How the “clock” is triggered (accrual vs. accident date)

While this post focuses on the statute text and baseline period, the SOL generally runs from when the legal claim accrues. For car accidents, accrual is often the accident date, but accrual timing can be fact-specific (for example, when an injury is discovered or becomes legally actionable).

How DocketMath’s calculator works (what you control)

Using DocketMath’s statute-of-limitations calculator, you typically provide dates so the tool can calculate the latest filing date under the default 2-year rule from 42 Pa. Cons. Stat. § 5552—without assuming any special sub-rule.

You’ll usually input:

  • Date the claim accrued (commonly the accident date, but use the date your claim is legally considered “actionable”), and/or
  • A relevant starting date the tool prompts for, depending on its input flow.

Practical action steps (not legal advice)

  • Put your accident date / accrual date into DocketMath to estimate your baseline 2-year deadline.
  • If any factor may affect timing (such as tolling issues involving minors or disability), consider flagging those early for review—because tolling can change when the deadline actually runs.

Citations

Use these sources to confirm the authoritative text before finalizing the calculation.

Capture the source for each input so another team member can verify the same result quickly.

When rules change, rerun the calculation with updated inputs and store the revision in the matter record.

Pennsylvania general SOL: 2 years

Pennsylvania’s general statute of limitations for civil actions provides:

  • 42 Pa. Cons. Stat. § 5552 — establishes a 2-year limitations period for civil actions (often including many tort-based claims)

Source (Pennsylvania General Assembly PDF):
https://www.legis.state.pa.us/WU01/LI/LI/US/PDF/2000/0/0136..PDF

Warning: This article explains the general/default SOL and does not conclude that every possible car-accident claim fits perfectly within § 5552 without exceptions. Some scenarios can involve different rules or tolling doctrines.

No claim-type-specific sub-rule identified in the provided materials

No claim-type-specific sub-rule was found here for car-accident claims. Therefore, this guidance uses the general/default 2-year period from 42 Pa. Cons. Stat. § 5552 as the baseline.

Use the calculator

Use DocketMath to calculate your baseline Pennsylvania deadline under the general 2-year SOL rule.

  1. Open the DocketMath tool: /tools/statute-of-limitations
  2. Select Pennsylvania (US-PA) if the tool prompts you to choose a jurisdiction.
  3. Enter the relevant date(s), typically:
    • Accident date / claim accrual date (most common starting point for the baseline calculation), and
    • Any additional “accrual” or date fields the tool requests.

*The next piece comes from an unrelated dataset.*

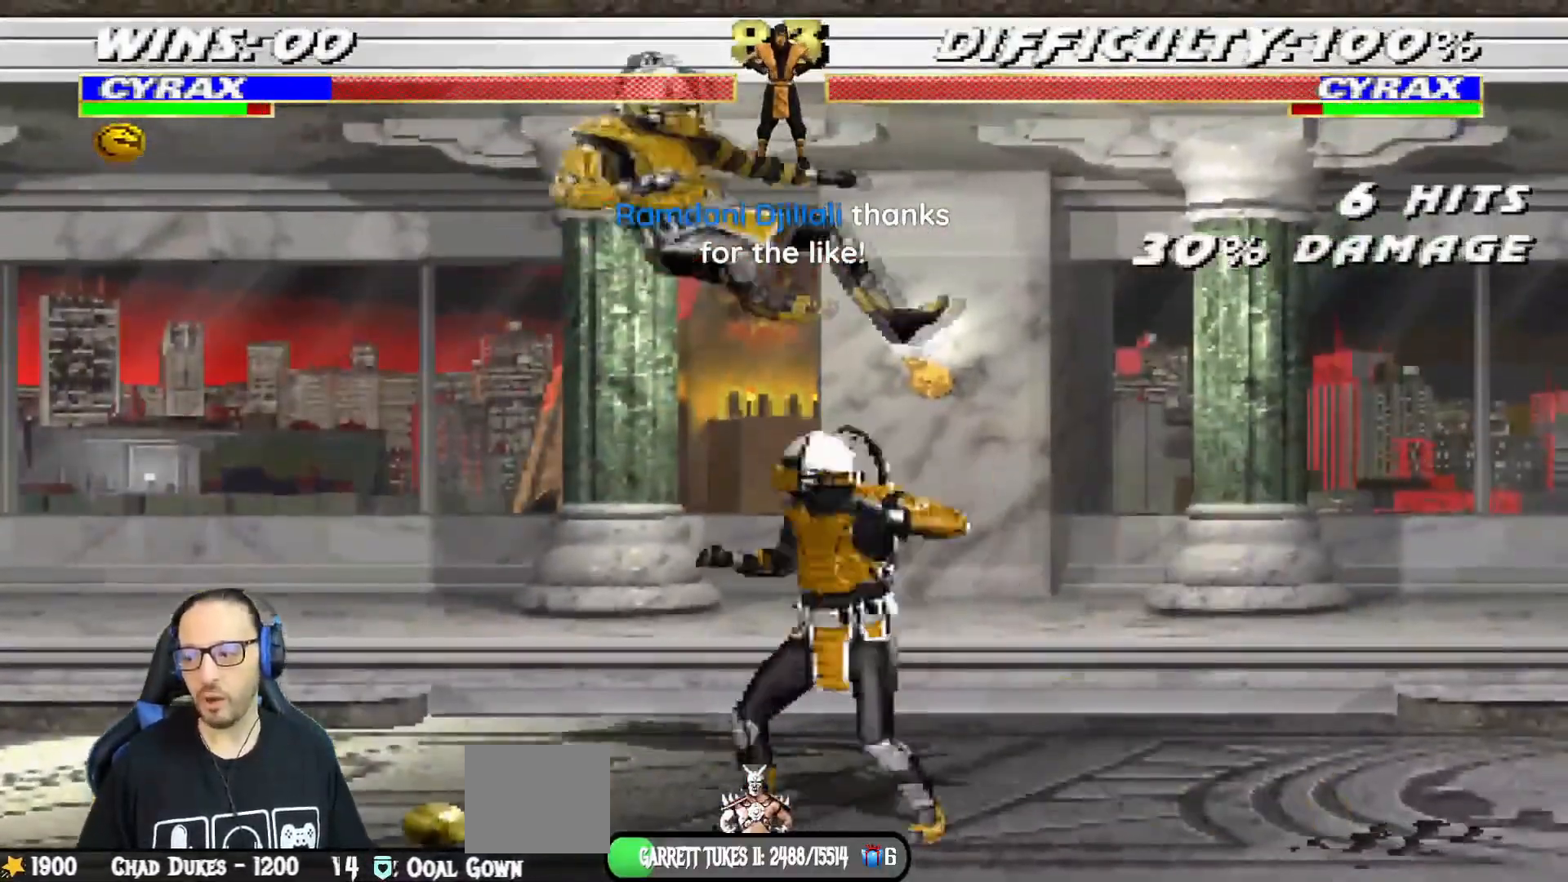
{"buttons": ["TRIANGLE", "L1", "DPAD_UP", "DPAD_RIGHT"], "left_stick": "center", "right_stick": "center", "events": [[33, "DPAD_UP", "up"], [50, "DPAD_RIGHT", "up"], [67, "L1", "up"], [250, "TRIANGLE", "up"], [334, "DPAD_RIGHT", "down"], [334, "L1", "down"], [350, "DPAD_UP", "down"], [450, "TRIANGLE", "down"]]}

Output: how changing inputs changes the result

The calculator’s deadline will generally shift based on the starting date you enter:

Input you changeEffect on SOL deadline (default 2-year rule)
Accident/claim accrual date moves laterThe latest filing date moves later by the corresponding amount
Accident/claim accrual date moves earlierThe latest filing date moves earlier
You use a different accrual date than the accident dateThe deadline tracks the accrual date (because the clock runs from accrual)

Example timeline (illustrative only)

If your claim accrues on June 1, 2024, then the default 2-year deadline calculated from that date would generally fall around June 1, 2026 (subject to how the calculator treats exact calendar/filing-day rules).